## [ZITIERTER TEXTAUSZUG]
_____

Aktuell ist dies leider nur bedingt der Fall. 2009 verabschiedete das Kultusministerium einen Beschluss zur Stärkung der Demokratieerziehung, welcher besagt, dass politische Bildung eine fächerübergreifende Aufgabe sei. Dieser Ansatz ist zwar nachvollziehbar, jedoch trifft er nicht den Kern des Problems. Politik wird in Fächern wie Sozialkunde und Gemeinschaftskunde behandelt, jedoch weder im aktuellen Zusammenhang noch in dem nötigen Umfang. Dies führt zu Fällen wie dem einer 17-jährigen Abiturientin, die in einer Gemeinschaftskundeklausur fragt, welche die regierende Partei sei und mit der Antwort Rot-Rot-Grün Koalition nichts anfangen konnte. Da stellt sich natürlich die Frage ob ihr politischer Bildungsstand auf ihr Desinteresse oder das aktuelle Bildung System zurückzuführen ist.

Damit so etwas verhindert werden kann, muss das Fach Politik bundesweit eingeführt werden. Schülerinnen und Schüler über Demokratie aufzuklären und Oberstufenschülerinnen und Oberstufenschüler ein objektives Basiswissen zu vermitteln, das sie dazu animiert an Politik zu partizipieren, muss an oberster Stelle im Bildungsplan stehen. Schülerinnen und Schuler müssen über aktuelle politische Themen aufgeklärt werden und es muss auch Raum für Diskussionen zu geben. Politik fachübergreifend zu behandeln reicht hierfür bei weitem nicht aus.

_____

## [AUFGABEN]
(1) Stimmen die folgenden Aussagen mit dem Text zur politischen Bildung überein? Antworten Sie jeweils mit Ja oder Nein und zitieren Sie die entscheidenden Worte des Textes wörtlich.
(a) Der Beschluss des Kultusministeriums zur Stärkung der Demokratieerziehung stammt aus dem Jahr 2009.
(b) Politik wird in Sozialkunde und Gemeinschaftskunde im nötigen Umfang behandelt.
(c) Eine fächerübergreifende Behandlung von Politik reicht nach dem Text aus.
(2) Schreiben Sie aus dem Text zur politischen Bildung die Stelle von „Damit so etwas“ bis „weitem nicht aus.“ genau ab.

_____

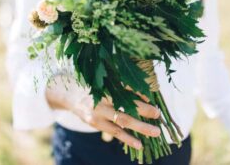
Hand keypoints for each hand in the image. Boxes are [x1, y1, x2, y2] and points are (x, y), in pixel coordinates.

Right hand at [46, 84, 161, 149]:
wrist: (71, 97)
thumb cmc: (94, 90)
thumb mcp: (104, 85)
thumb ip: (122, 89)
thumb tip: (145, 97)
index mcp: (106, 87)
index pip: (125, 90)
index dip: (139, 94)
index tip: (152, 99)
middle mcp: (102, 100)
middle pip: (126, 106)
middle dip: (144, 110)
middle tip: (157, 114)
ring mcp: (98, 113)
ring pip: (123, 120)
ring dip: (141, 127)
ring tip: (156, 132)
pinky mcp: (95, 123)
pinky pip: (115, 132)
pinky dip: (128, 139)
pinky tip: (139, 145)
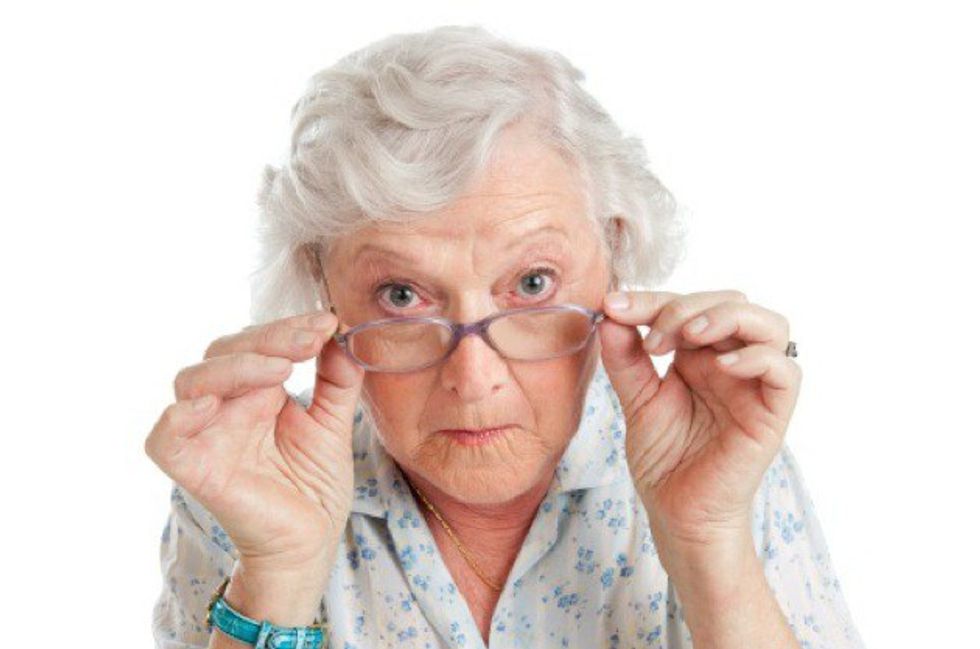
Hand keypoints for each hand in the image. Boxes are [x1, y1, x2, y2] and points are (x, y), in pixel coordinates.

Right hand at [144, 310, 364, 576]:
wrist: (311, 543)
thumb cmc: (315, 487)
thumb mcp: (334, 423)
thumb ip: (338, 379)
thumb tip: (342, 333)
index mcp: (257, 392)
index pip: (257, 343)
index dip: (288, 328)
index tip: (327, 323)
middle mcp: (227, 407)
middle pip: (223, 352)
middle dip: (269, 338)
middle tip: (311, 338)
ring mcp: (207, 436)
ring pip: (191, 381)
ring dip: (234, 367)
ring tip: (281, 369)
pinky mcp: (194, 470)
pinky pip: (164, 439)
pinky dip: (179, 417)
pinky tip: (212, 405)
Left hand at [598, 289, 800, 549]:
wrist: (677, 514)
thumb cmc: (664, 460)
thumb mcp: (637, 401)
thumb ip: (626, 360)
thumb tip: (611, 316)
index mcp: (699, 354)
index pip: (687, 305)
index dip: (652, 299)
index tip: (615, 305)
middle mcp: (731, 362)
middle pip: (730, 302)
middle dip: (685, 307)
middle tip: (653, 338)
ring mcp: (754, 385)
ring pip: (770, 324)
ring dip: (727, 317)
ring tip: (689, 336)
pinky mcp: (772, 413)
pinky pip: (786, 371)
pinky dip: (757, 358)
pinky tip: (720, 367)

_____

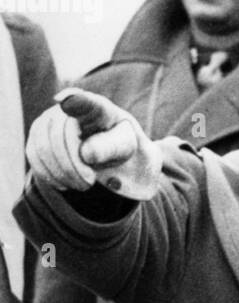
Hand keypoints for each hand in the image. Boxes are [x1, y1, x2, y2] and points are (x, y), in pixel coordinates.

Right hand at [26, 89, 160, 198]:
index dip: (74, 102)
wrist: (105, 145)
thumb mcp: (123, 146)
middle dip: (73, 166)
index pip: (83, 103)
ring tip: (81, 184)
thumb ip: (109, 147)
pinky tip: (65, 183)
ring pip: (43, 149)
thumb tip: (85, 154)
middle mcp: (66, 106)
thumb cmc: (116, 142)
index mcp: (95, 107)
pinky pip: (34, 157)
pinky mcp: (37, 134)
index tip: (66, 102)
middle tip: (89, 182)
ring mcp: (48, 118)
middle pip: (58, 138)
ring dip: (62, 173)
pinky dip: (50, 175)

_____

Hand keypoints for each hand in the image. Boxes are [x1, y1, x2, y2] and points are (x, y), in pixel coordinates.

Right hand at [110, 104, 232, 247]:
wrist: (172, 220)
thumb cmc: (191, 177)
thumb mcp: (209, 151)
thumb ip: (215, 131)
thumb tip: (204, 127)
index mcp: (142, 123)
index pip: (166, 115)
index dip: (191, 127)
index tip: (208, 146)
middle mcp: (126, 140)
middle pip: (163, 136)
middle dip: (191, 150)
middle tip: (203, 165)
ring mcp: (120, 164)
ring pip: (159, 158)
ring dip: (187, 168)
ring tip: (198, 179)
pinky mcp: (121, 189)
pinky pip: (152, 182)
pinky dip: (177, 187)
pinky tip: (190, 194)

_____

## [ANTWORTEN JE AUFGABE]
(1)
(a) Ja: „2009 verabschiedete das Kultusministerium einen Beschluss zur Stärkung der Demokratieerziehung“
(b) Nein: „jedoch weder im aktuellen Zusammenhang noch in dem nötigen Umfang“
(c) Nein: „Politik fachübergreifend zu behandeln reicht hierfür bei weitem nicht aus.“

(2)
Damit so etwas verhindert werden kann, muss das Fach Politik bundesweit eingeführt werden. Schülerinnen und Schüler über Demokratie aufzuklären und Oberstufenschülerinnen und Oberstufenschüler ein objektives Basiswissen zu vermitteln, das sie dazu animiert an Politik zu partizipieren, muss an oberster Stelle im Bildungsplan stehen. Schülerinnen und Schuler müssen über aktuelle politische Themen aufgeklärt werden und es muss auch Raum für Diskussionen zu geben. Politik fachübergreifend zu behandeln reicht hierfür bei weitem nicht aus.